The moral of the Nortel story Add to ...

The acquittal of the three former executives of Nortel Networks Inc. who were charged with fraud is a victory for common sense. While Mr. Justice Frank Marrocco accepted the evidence of the prosecution’s own witnesses, he concluded that the successive interpretations of the company’s results were all justifiable and made in good faith.

The death throes of Nortel diminished the savings of a huge number of Canadians, but that would be no justification to punish as criminal offenders Frank Dunn, the former president, and two senior finance executives, Douglas Beatty and Michael Gollogly, who appear to have been attempting, according to their lights, to rescue the company.

This was not a case of a set of alternative, hidden, realistic books of account, as in the prosecution of Garth Drabinsky, the former CEO of .Live Entertainment Corporation of Canada, Inc. On the contrary, the first revision of Nortel’s financial statements was a corrective response to “worst-case scenario” conservatism that had been acted upon when the company had to make huge writeoffs, which later turned out to be excessive. But that conservatism had been legitimate at the time.

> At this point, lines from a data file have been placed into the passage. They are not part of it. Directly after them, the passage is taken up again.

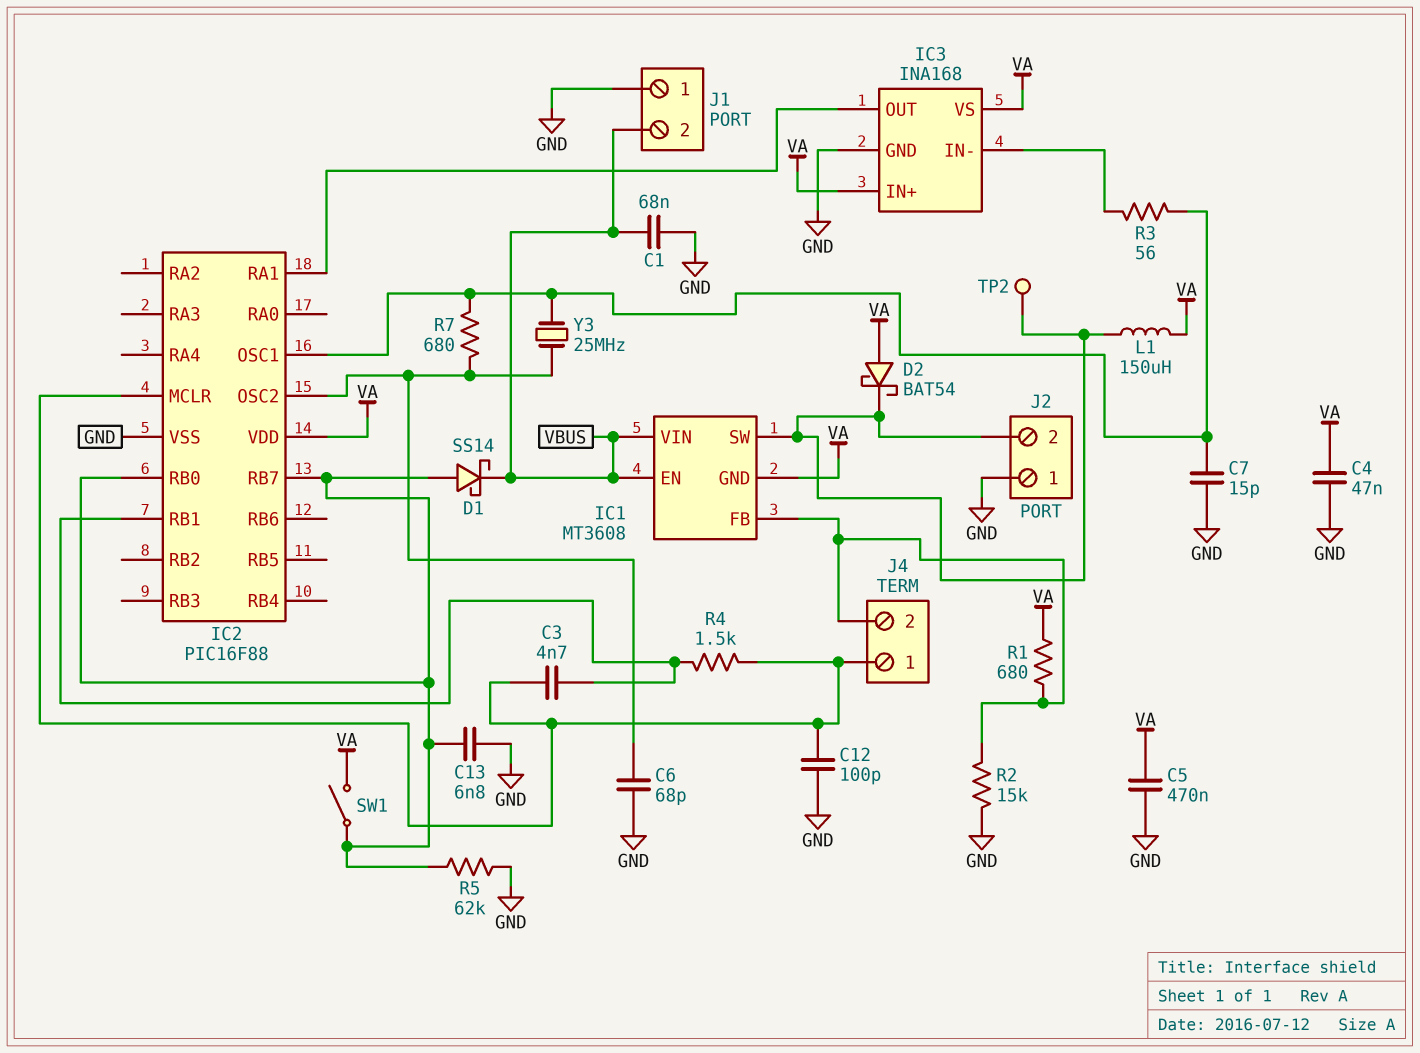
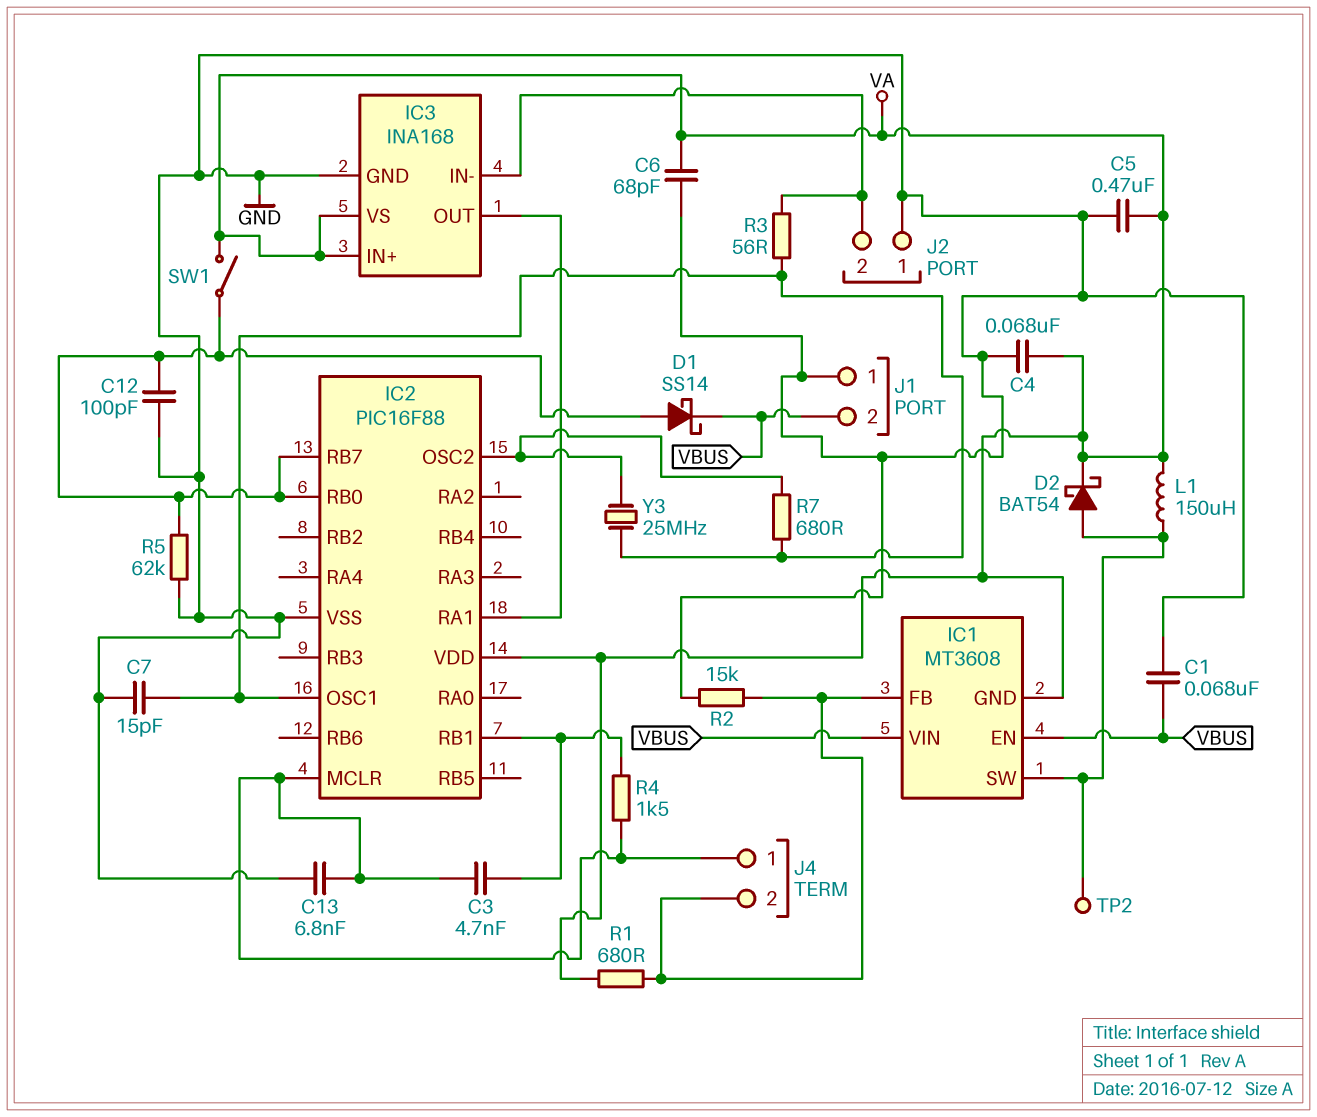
C4: 47nF (GND, VA) -> 68nF (GND, VA)
C6: 68pF (GND, IC2/OSC2) -> 68pF (GND, VA)
C12: 100pF (GND, IC2/MCLR) -> 100pF (GND, IC2/RB0)
C13: 6.8nF (GND, IC2/RB0) -> 6.8nF (GND, IC2/MCLR)
D2: schottky BAT54 (A VA, K IC1/SW) -> schottky BAT54 (A IC1/SW, K VA)
J2 pin 2: IC1/SW -> IC3/IN-

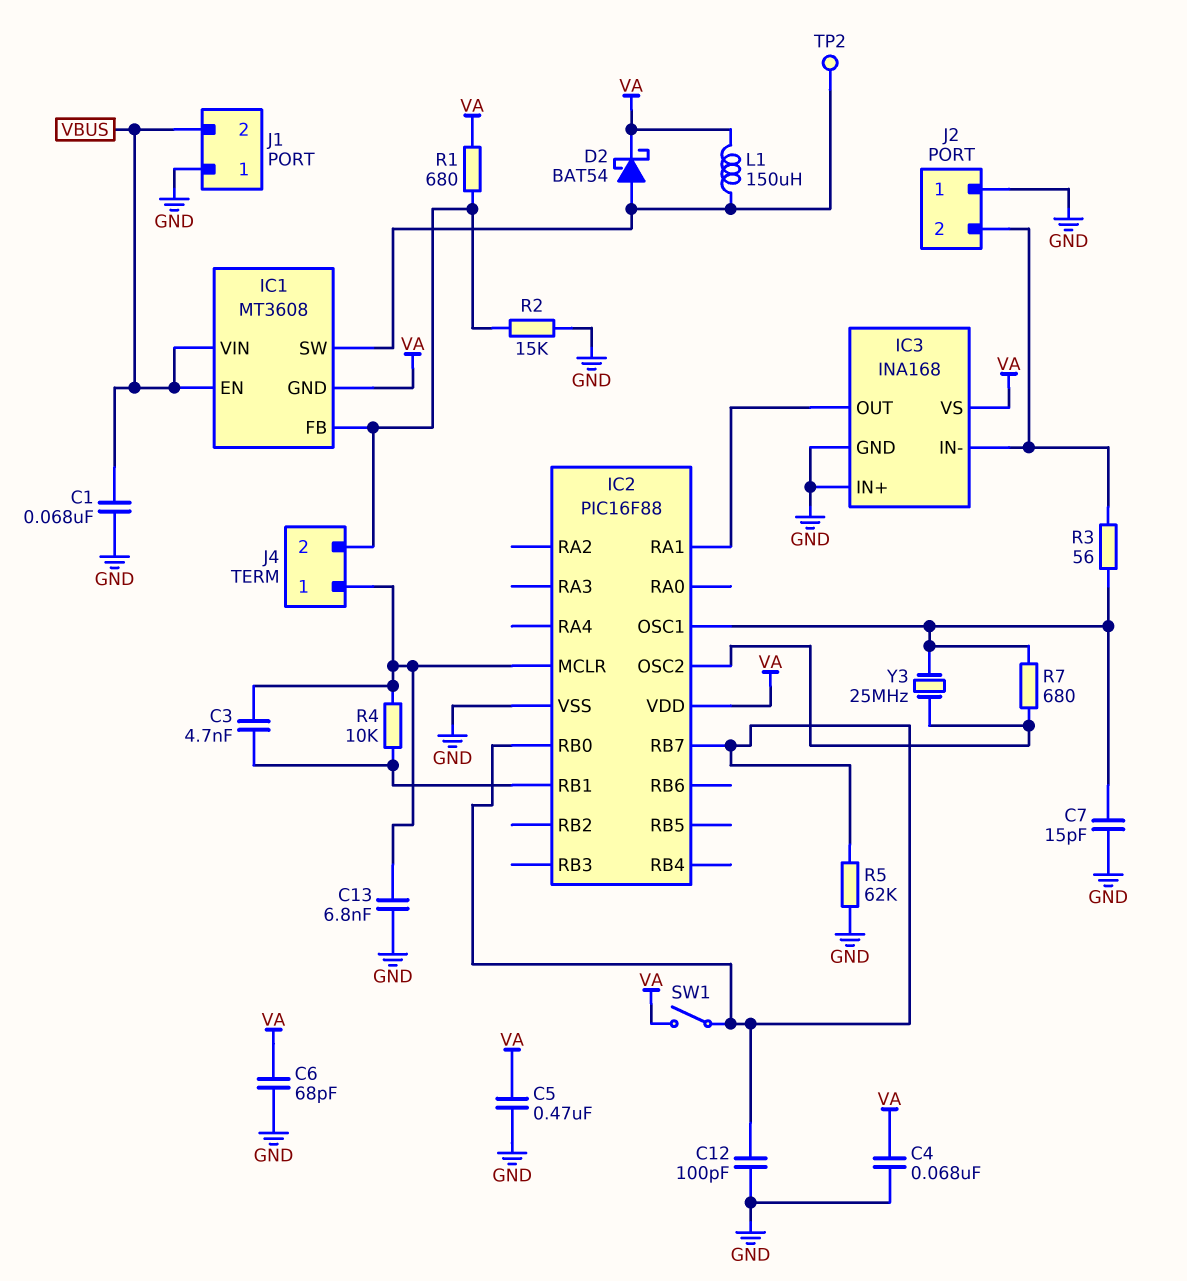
D1: schottky SS14 (A IC2/RB0, K VBUS) -> none
IC3 pin IN+: VA -> GND
R4: 1.5k (IC2/MCLR, IC2/RB1) -> 10k (IC2/MCLR, IC2/RB1)

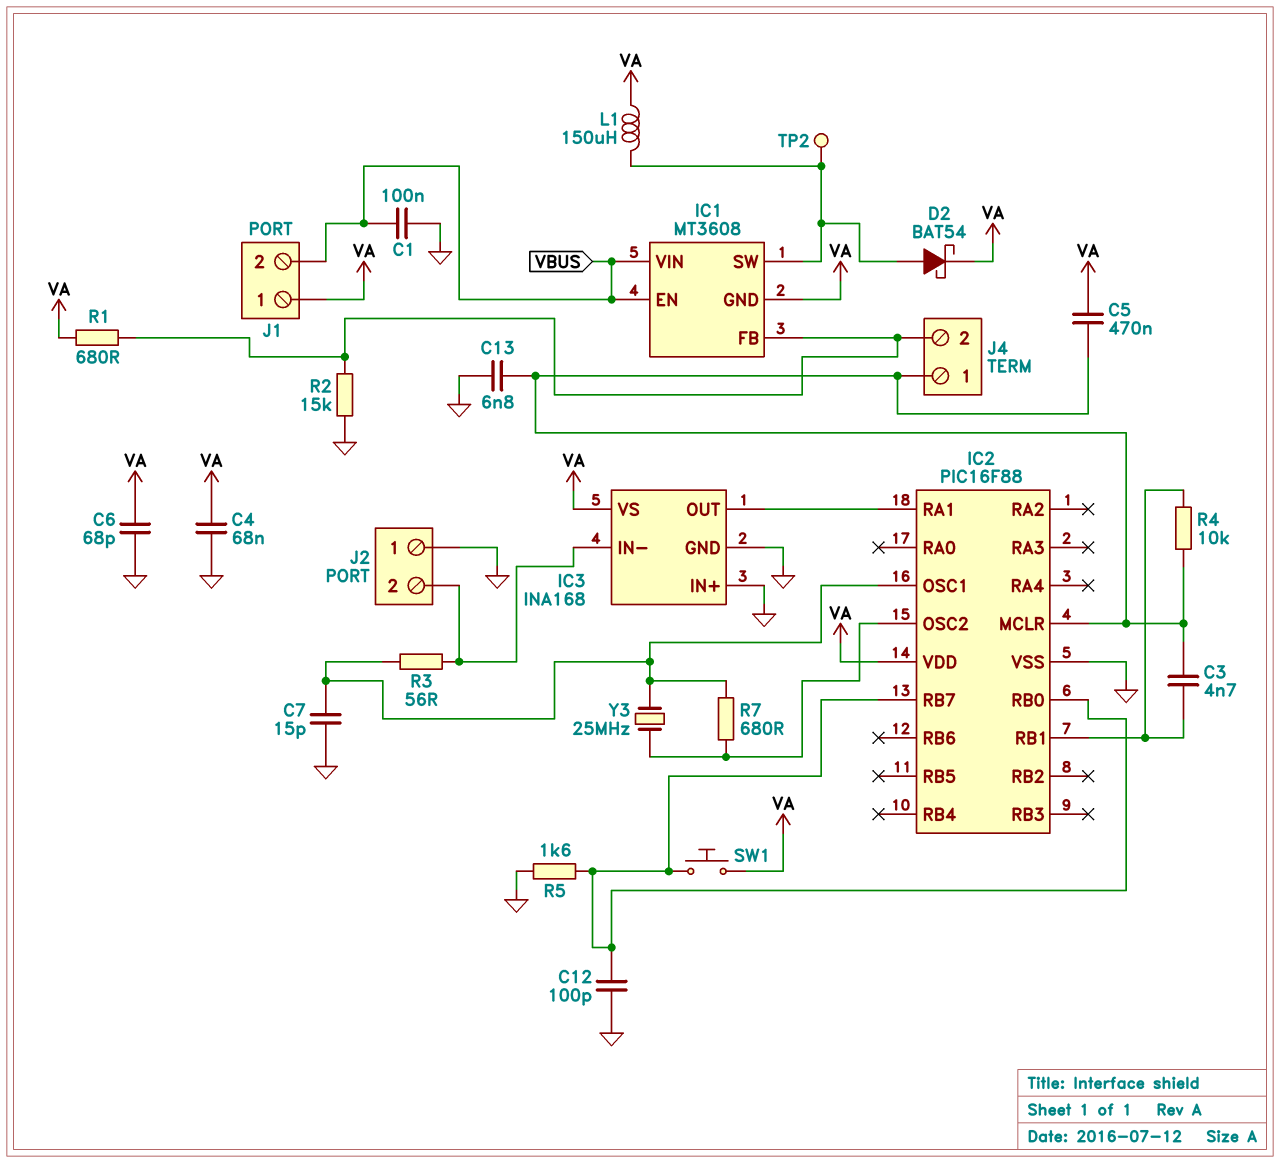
C1: 68nF (GND, VBUS) -> 100nF (GND, VBUS)
C5: 470nF (GND, VA) -> 470nF (IC2/MCLR, VA)
J1 pin 1: GND -> VA
R5: 62k (GND, IC2/RB0) -> 1.6k (GND, IC2/RB0)
SW1: switch (IC2/RB0, VA) -> button (IC2/RB0, VA)

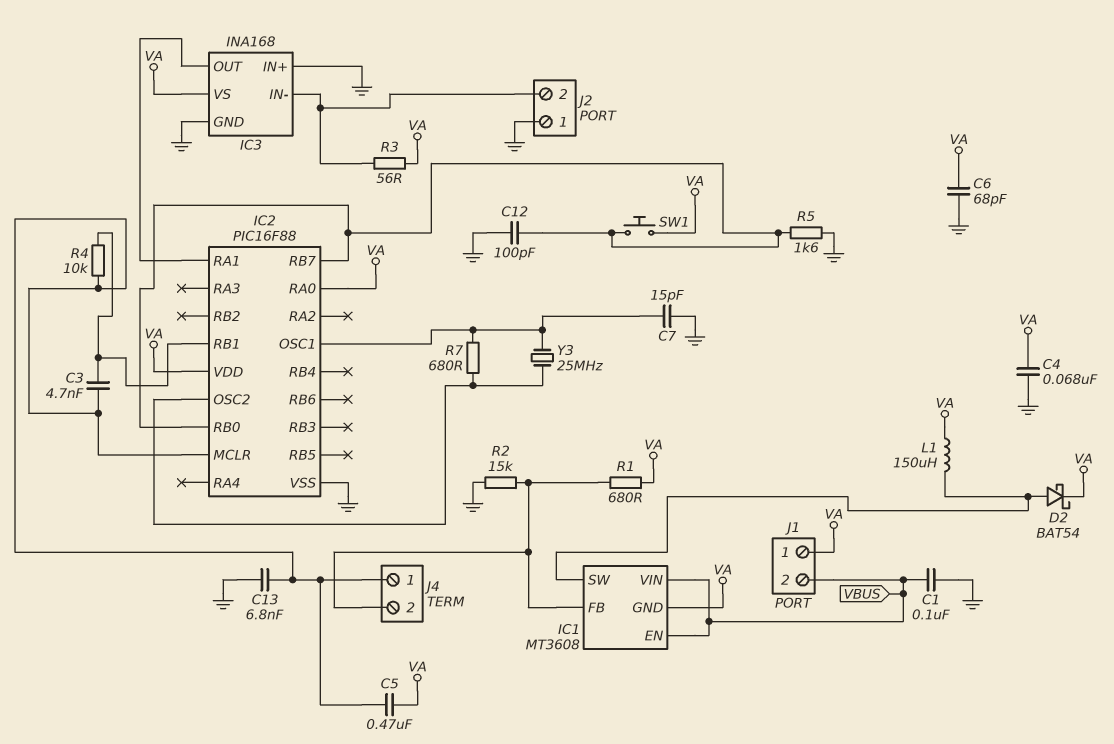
IC2 pin RA0: none -> VA
R3: 56 (IC2/OSC1, IC3/IN-) -> 56 (IC3/IN-, VA)
TP2: test point (IC1/SW) -> none

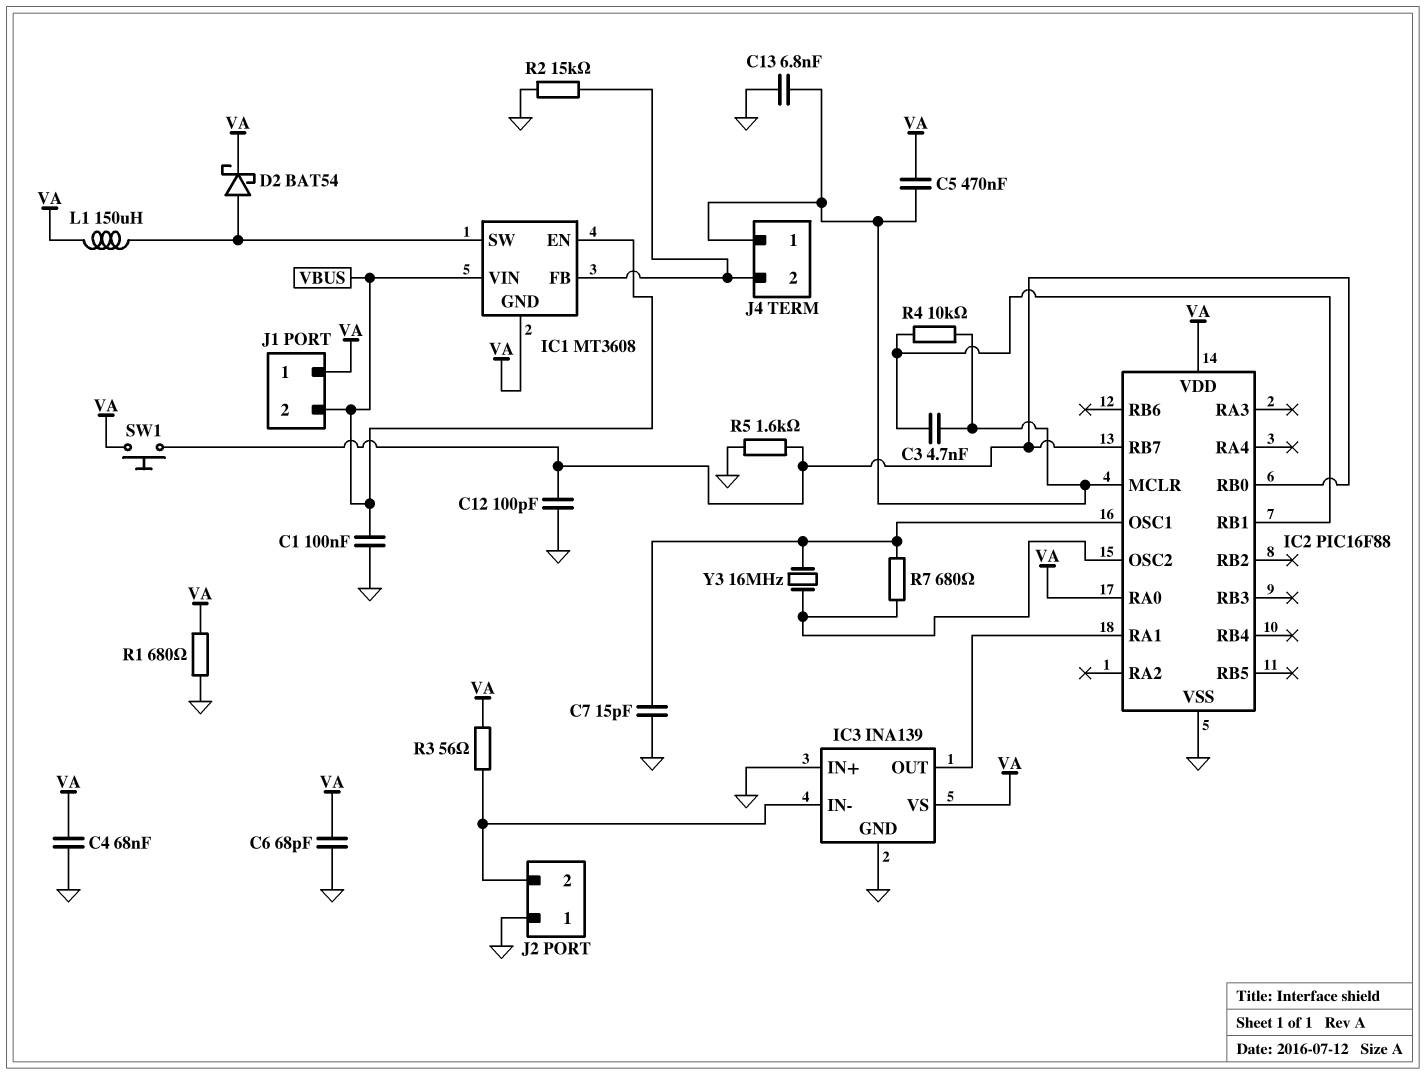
IC3: INA168 -> INA139
R1: 680 (IC1/FB, VA) -> 680 (GND, VA)
Y3: 25MHz (IC2/OSC1, IC2/OSC2) -> 16MHz (IC2/OSC1, IC2/OSC2)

The attribution of motives is a tricky matter. It is humanly understandable, but unwise (as well as ungenerous), to think that, if someone takes a course of action that increases his or her pay, the choice must have been self-interested. In the Nortel case, the more favourable results, under the company’s policy, did result in larger bonuses for the defendants. Indeed, Mr. Gollogly, the former controller, drafted a letter in which he wondered whether he should accept the bonus, while the company was still struggling, but he never sent it. If all three had passed up the bonuses to which they were entitled, they would have spared themselves a great deal of grief. A two-month review by a Washington, D.C., law firm inferred that all three had been manipulative; they were dismissed, which brought about a final loss of confidence in Nortel on the financial markets.

The nine-month trial, with hundreds of documents (the tip of an iceberg, from the 30 million pages in the hands of the RCMP), did not prove manipulation, let alone fraudulent motives. Mr. Justice Marrocco’s cautious, thorough 142-page review of the evidence is convincing. The moral of the story is that one should be slow to feel too sure of what goes on in other people’s heads.